Page images and extracted text:
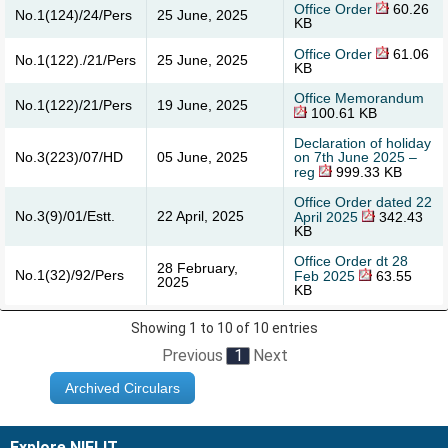
Office Order
60.26
No.1(124)/24/Pers
25 June, 2025
KB
Office Order
61.06
No.1(122)./21/Pers
25 June, 2025
KB
Office Memorandum
No.1(122)/21/Pers
19 June, 2025
100.61 KB
Declaration of holiday
No.3(223)/07/HD
05 June, 2025
on 7th June 2025 –
reg
999.33 KB
Office Order dated 22
No.3(9)/01/Estt.
22 April, 2025
April 2025
342.43
KB
Office Order dt 28
28 February,
No.1(32)/92/Pers
Feb 2025
63.55
2025
KB
Showing 1 to 10 of 10 entries
Previous
1
Next
Archived Circulars
Explore NIELIT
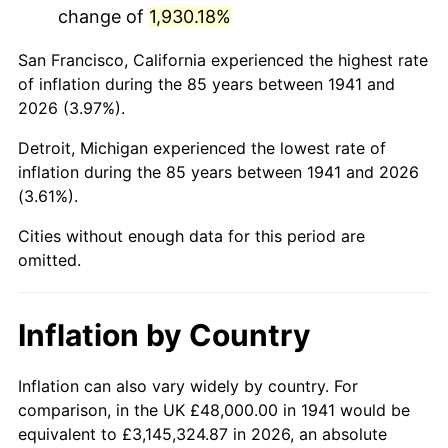
change of
1,930.18%
1984
$339,265.31
4.32%
San Francisco, California experienced the highest rate
1985
$351,346.94
3.56%
of inflation during the 85 years between 1941 and
2026 (3.97%).
1986
$357,877.55
1.86%
Detroit, Michigan experienced the lowest rate of
1987
$370,938.78
3.65%
inflation during the 85 years between 1941 and 2026
(3.61%).
1988
$386,285.71
4.14%
Cities without enough data for this period are
1989
$404,897.96
4.82%
omitted.
1990
$426,775.51
5.40%
Inflation by Country
1991
$444,734.69
4.21%
1992
$458,122.45
3.01%
Inflation can also vary widely by country. For
comparison, in the UK £48,000.00 in 1941 would be
1993
$471,836.73
2.99%
equivalent to £3,145,324.87 in 2026, an absolute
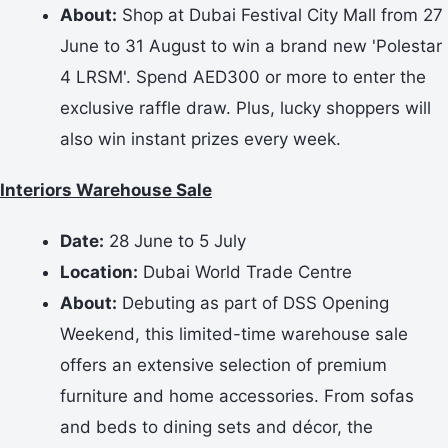
About:
Shop at Dubai Festival City Mall from 27
June to 31 August to win a brand new 'Polestar
4 LRSM'. Spend AED300 or more to enter the
exclusive raffle draw. Plus, lucky shoppers will
also win instant prizes every week.
Interiors Warehouse Sale
Date:
28 June to 5 July
Location:
Dubai World Trade Centre
About:
Debuting as part of DSS Opening
Weekend, this limited-time warehouse sale
offers an extensive selection of premium
furniture and home accessories. From sofas
and beds to dining sets and décor, the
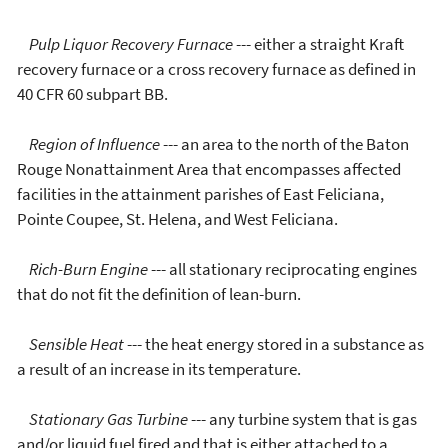
Pulp Liquor Recovery Furnace
--- either a straight Kraft
recovery furnace or a cross recovery furnace as defined in
40 CFR 60 subpart BB.
Region of Influence
--- an area to the north of the Baton
Rouge Nonattainment Area that encompasses affected
facilities in the attainment parishes of East Feliciana,
Pointe Coupee, St. Helena, and West Feliciana.
Rich-Burn Engine
--- all stationary reciprocating engines
that do not fit the definition of lean-burn.
Sensible Heat
--- the heat energy stored in a substance as
a result of an increase in its temperature.
Stationary Gas Turbine
--- any turbine system that is gas
and/or liquid fuel fired and that is either attached to a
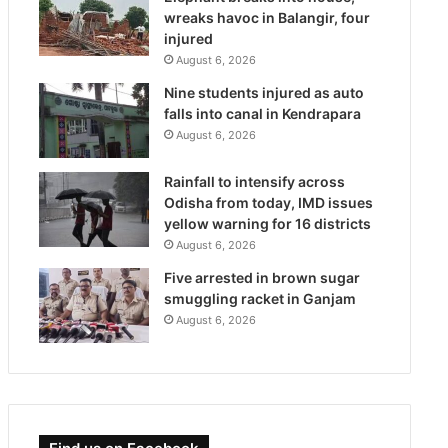
wreaks havoc in Balangir, four
injured
August 6, 2026
Nine students injured as auto
falls into canal in Kendrapara
August 6, 2026
Rainfall to intensify across
Odisha from today, IMD issues
yellow warning for 16 districts
August 6, 2026
Five arrested in brown sugar
smuggling racket in Ganjam
August 6, 2026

--- To do ---
Copy the records exactly. Skip any pictures.

--- Completed task ---
Office Order
60.26
No.1(124)/24/Pers
25 June, 2025
KB
Office Order
61.06
No.1(122)./21/Pers
25 June, 2025
KB
Office Memorandum
No.1(122)/21/Pers
19 June, 2025
100.61 KB
Declaration of holiday
No.3(223)/07/HD
05 June, 2025
on 7th June 2025 –
reg
999.33 KB
Office Order dated 22
No.3(9)/01/Estt.
22 April, 2025
April 2025
342.43
KB
Office Order dt 28
28 February,
No.1(32)/92/Pers
Feb 2025
63.55
2025
KB
Showing 1 to 10 of 10 entries
Previous
1
Next
Archived Circulars
Explore NIELIT
change of
1,930.18%
1984
$339,265.31
4.32%
San Francisco, California experienced the highest rate
1985
$351,346.94
3.56%
of inflation during the 85 years between 1941 and
2026 (3.97%).
1986
$357,877.55
1.86%
Detroit, Michigan experienced the lowest rate of
1987
$370,938.78
3.65%
inflation during the 85 years between 1941 and 2026
(3.61%).
1988
$386,285.71
4.14%
Cities without enough data for this period are
1989
$404,897.96
4.82%
omitted.
1990
$426,775.51
5.40%
Inflation by Country
1991
$444,734.69
4.21%
1992
$458,122.45
3.01%
Inflation can also vary widely by country. For
comparison, in the UK £48,000.00 in 1941 would be
1993
$471,836.73
2.99%
equivalent to £3,145,324.87 in 2026, an absolute
About:
Shop at Dubai Festival City Mall from 27
June to 31 August to win a brand new 'Polestar
4 LRSM'. Spend AED300 or more to enter the
exclusive raffle draw. Plus, lucky shoppers will
also win instant prizes every week.
Interiors Warehouse Sale
Date:
28 June to 5 July
Location:
Dubai World Trade Centre
About:
Debuting as part of DSS Opening
Weekend, this limited-time warehouse sale
offers an extensive selection of premium
furniture and home accessories. From sofas
and beds to dining sets and décor, the
Pulp Liquor Recovery Furnace
--- either a straight Kraft
recovery furnace or a cross recovery furnace as defined in
40 CFR 60 subpart BB.
Region of Influence
--- an area to the north of the Baton
Rouge Nonattainment Area that encompasses affected
facilities in the attainment parishes of East Feliciana,
Pointe Coupee, St. Helena, and West Feliciana.
Rich-Burn Engine
--- all stationary reciprocating engines
that do not fit the definition of lean-burn.
Sensible Heat
--- the heat energy stored in a substance as
a result of an increase in its temperature.
Stationary Gas Turbine
--- any turbine system that is gas
and/or liquid fuel fired and that is either attached to a
wreaks havoc in Balangir, four
injured
August 6, 2026
Nine students injured as auto
falls into canal in Kendrapara
August 6, 2026
Rainfall to intensify across
Odisha from today, IMD issues
yellow warning for 16 districts
August 6, 2026
Five arrested in brown sugar
smuggling racket in Ganjam
August 6, 2026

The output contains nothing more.